** PASSAGE SHOWN follows **

By Haley Schmersal
agricultural communication student
What do you think of when you hear the word lab?
Most people picture a scientist working alone in a white coat and goggles dealing with extreme chemicals and complicated formulas on a chalkboard. While that may be the case in some labs, that is far from accurate when it comes to the Weed Ecology Lab at the Ohio Agricultural Research and Development Center (OARDC).
The OARDC Weed Lab, or OWL for short, is a place where researchers like to get their hands dirty. On a cool fall afternoon, you can find several members of the lab deep in a row of corn wearing rubber boots, baseball caps, and gloves carrying on lively conversations while collecting data for a project. While the research project may only belong to one member of the group, there are always others ready to help, even people from other labs.
This is just one of many ways the OWL lab is different from what people may expect. In the Weed Lab, researchers mainly study common types of weeds, various weed control methods, and how these weeds can impact crops in Ohio. With such dense subject matter, it’s easy to picture this as a boring job. However, the members of the lab would disagree.
The OARDC Weed Lab creates a sense of community that helps its employees flourish. This is accomplished through hands-on research, learning experiences and a healthy dose of fun. Between mentors with over two decades of experience and the occasional birthday celebration, there is never a dull moment for the researchers and assistants in the lab.

** End of PASSAGE SHOWN **
** SUPPLIED DATA follows **

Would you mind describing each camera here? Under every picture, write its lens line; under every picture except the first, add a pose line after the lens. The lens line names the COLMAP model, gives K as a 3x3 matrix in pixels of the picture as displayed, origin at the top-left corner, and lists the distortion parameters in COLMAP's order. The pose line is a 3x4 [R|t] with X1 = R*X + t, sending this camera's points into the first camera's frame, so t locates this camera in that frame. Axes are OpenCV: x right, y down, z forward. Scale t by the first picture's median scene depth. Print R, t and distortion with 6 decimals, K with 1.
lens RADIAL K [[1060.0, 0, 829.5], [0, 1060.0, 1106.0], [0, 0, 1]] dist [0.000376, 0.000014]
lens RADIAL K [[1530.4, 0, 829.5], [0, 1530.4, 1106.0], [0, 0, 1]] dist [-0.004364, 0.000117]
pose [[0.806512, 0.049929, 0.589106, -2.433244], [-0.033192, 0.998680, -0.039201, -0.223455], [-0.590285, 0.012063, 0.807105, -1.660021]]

** End of SUPPLIED DATA **
** SUPPLIED DATA follows **

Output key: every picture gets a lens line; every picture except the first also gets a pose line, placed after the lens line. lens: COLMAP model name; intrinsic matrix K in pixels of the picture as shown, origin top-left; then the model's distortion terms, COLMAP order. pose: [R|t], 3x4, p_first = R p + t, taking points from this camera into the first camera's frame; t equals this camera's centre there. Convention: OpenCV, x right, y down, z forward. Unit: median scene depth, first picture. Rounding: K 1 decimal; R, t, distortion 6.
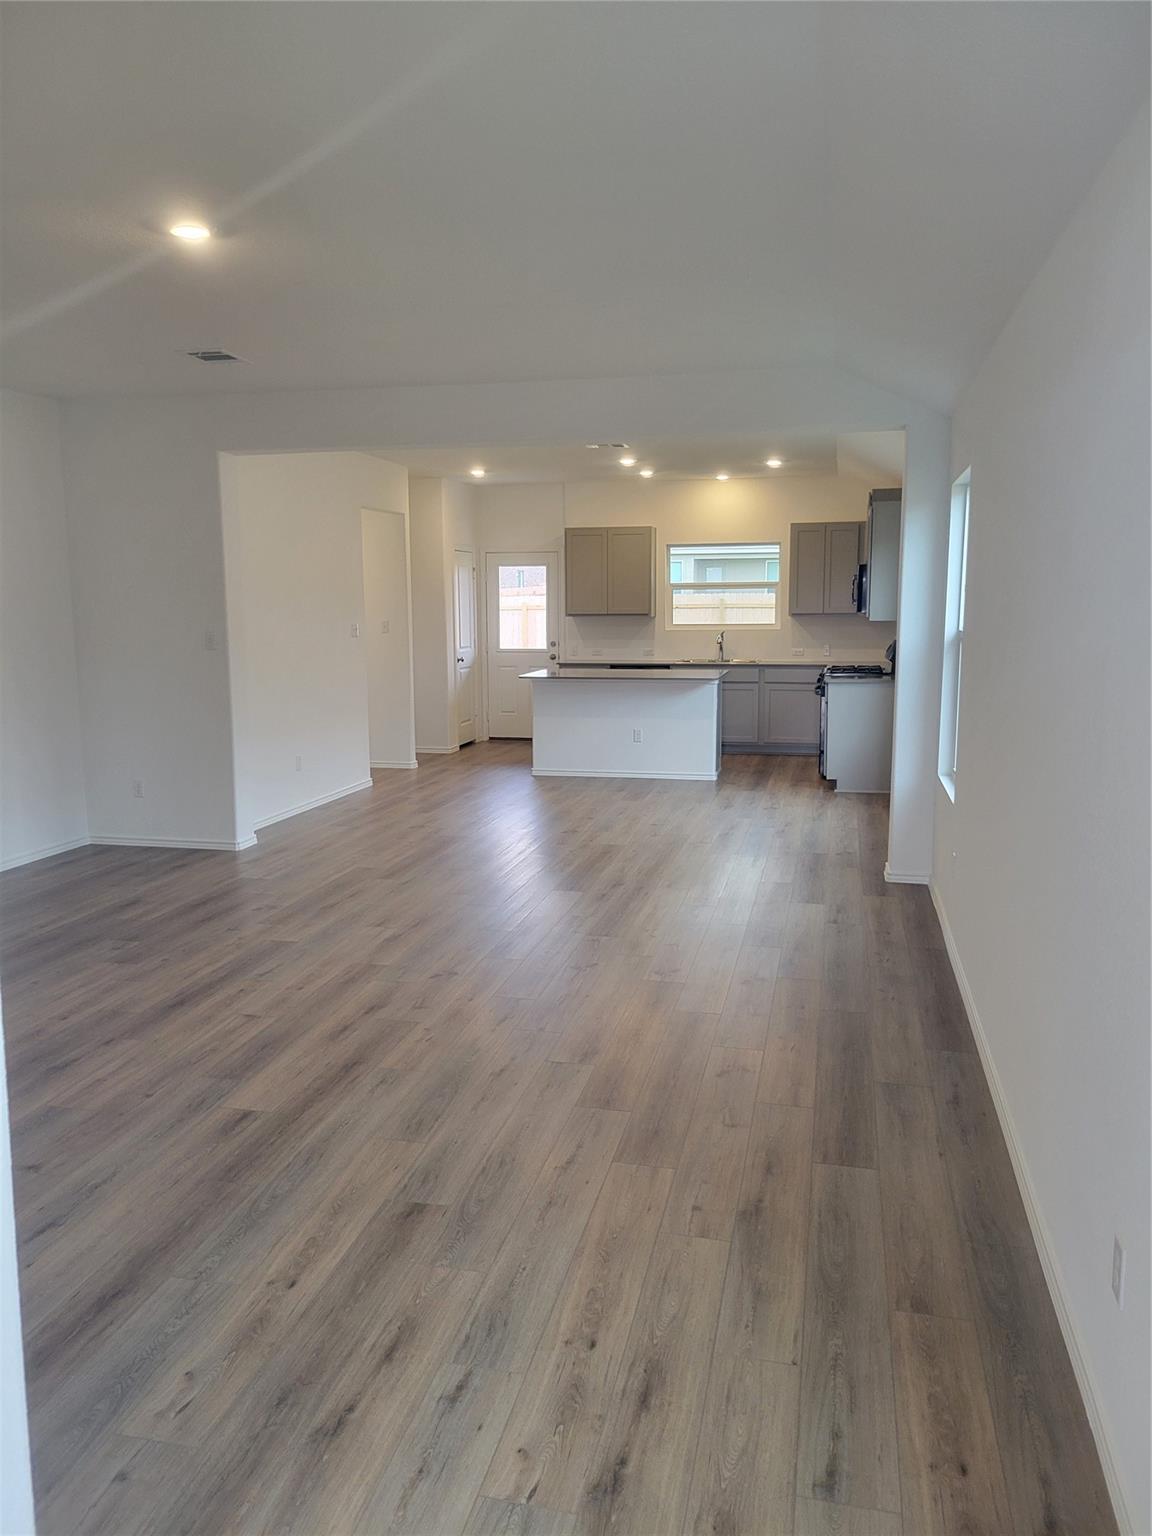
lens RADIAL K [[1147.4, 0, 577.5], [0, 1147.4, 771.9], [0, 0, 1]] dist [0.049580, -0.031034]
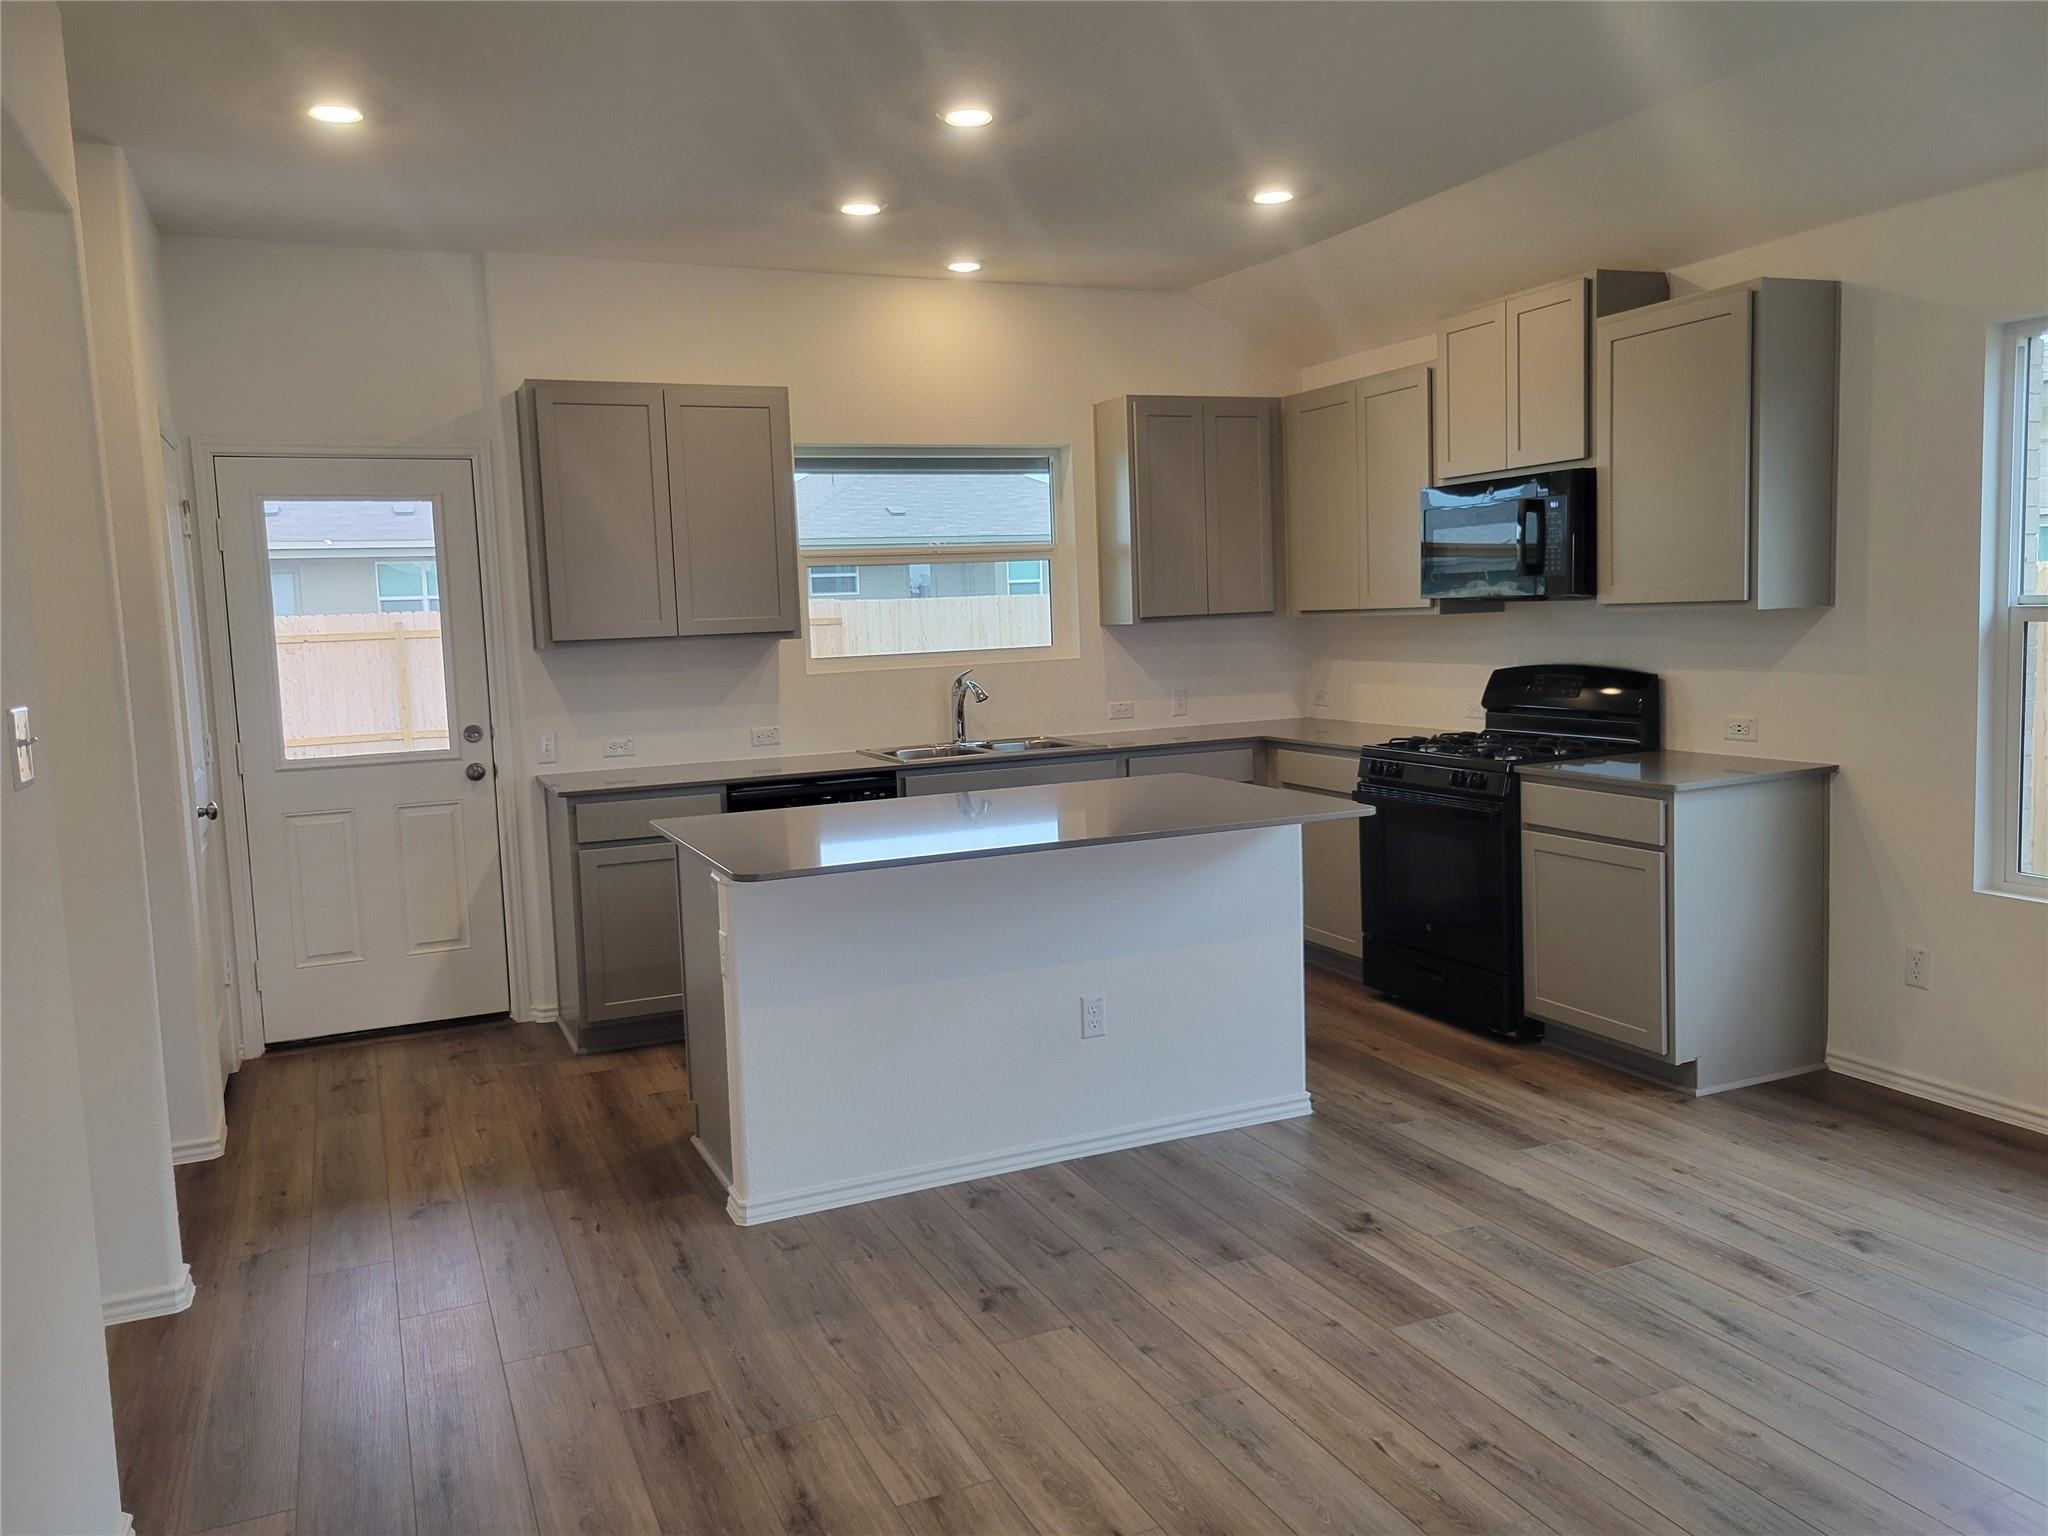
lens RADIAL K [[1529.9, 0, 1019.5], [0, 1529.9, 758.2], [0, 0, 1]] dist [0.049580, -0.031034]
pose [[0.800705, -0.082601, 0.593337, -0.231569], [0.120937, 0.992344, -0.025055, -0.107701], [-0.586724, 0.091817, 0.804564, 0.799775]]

** End of SUPPLIED DATA **

_ACTIVITY 1_
From the Weed Lab article above, transcribe the stretch from "By Haley Schmersal" through "from other labs.".
_ACTIVITY 2_
Summarize the Weed Lab article in two sentences.

_EXPECTED ANSWER 1_
By Haley Schmersal
agricultural communication student
What do you think of when you hear the word lab?
Most people picture a scientist working alone in a white coat and goggles dealing with extreme chemicals and complicated formulas on a chalkboard. While that may be the case in some labs, that is far from accurate when it comes to the Weed Ecology Lab at the Ohio Agricultural Research and Development Center (OARDC).
The OARDC Weed Lab, or OWL for short, is a place where researchers like to get their hands dirty. On a cool fall afternoon, you can find several members of the lab deep in a row of corn wearing rubber boots, baseball caps, and gloves carrying on lively conversations while collecting data for a project. While the research project may only belong to one member of the group, there are always others ready to help, even people from other labs.

_EXPECTED ANSWER 2_
The Weed Ecology Lab at the Ohio Agricultural Research and Development Center studies common weeds, weed control methods, and how weeds affect Ohio crops, with researchers working hands-on in the field and helping one another collect data. Far from being dull, the lab builds a sense of community through hands-on research, learning experiences, and fun, which helps its employees flourish.